Desa ini punya banyak cerita yang masih jelas teringat sampai kini, ada cerita lucu juga saat aku mulai merasakan menyukai lawan jenis waktu sekolah dulu, kebetulan aku akan melanjutkan ke SMA di Tapaktuan, maka aku memilih untuk menitipkan foto – foto itu kepada teman ku yang rumahnya di Sanggaberu, alasannya hanya satu yaitu agar tidak ketahuan dirumah. Biasanya setiap pulang kampung aku selalu menyempatkan diri berkunjung kesana dengan mandi di sungainya, kerakah, mungkin ini salah satu cara untuk melepas rindu ke desa ini.

Ini salah satu puzzle kehidupan yang mewarnai kisah hidup, membekas di jiwa dan memberi makna dalam setiap etape kehidupan.
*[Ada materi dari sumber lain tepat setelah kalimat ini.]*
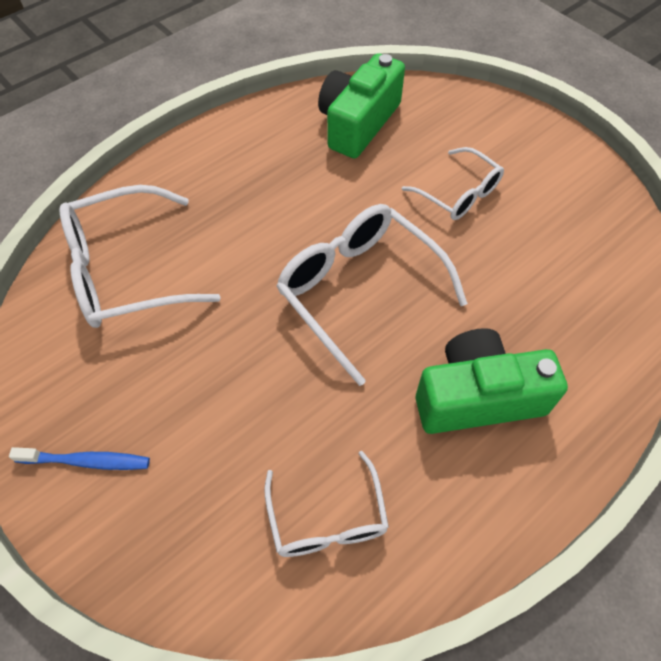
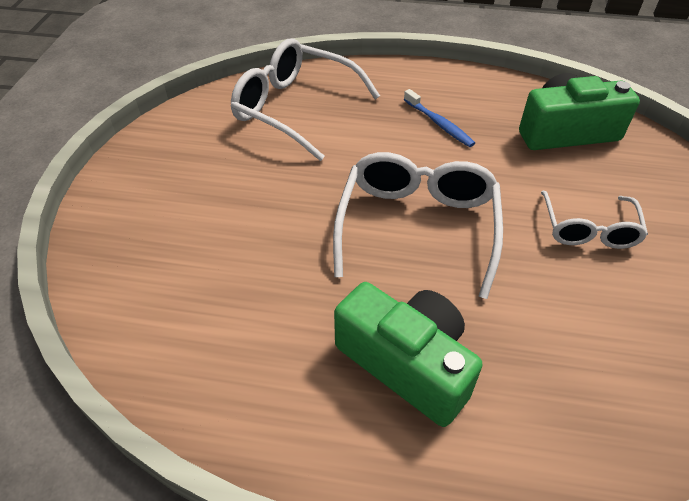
camera: 50 degrees right, 10 degrees down
(86, 461) = (147, 179): blue toothbrush -> blue toothbrush (439, 124)
(327, 518) = (209, 328): white glasses -> none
Aku pasti akan selalu merindukan masa – masa itu, merindukan kehangatan masyarakat dan keberagaman warganya. Kini, saat aku menghabiskan waktu di Kediri Jawa Timur,  aku merasakan ada nuansa sanggaberu yang ku rasakan disini, tidak seperti di tanah jawa melainkan di Sanggaberu.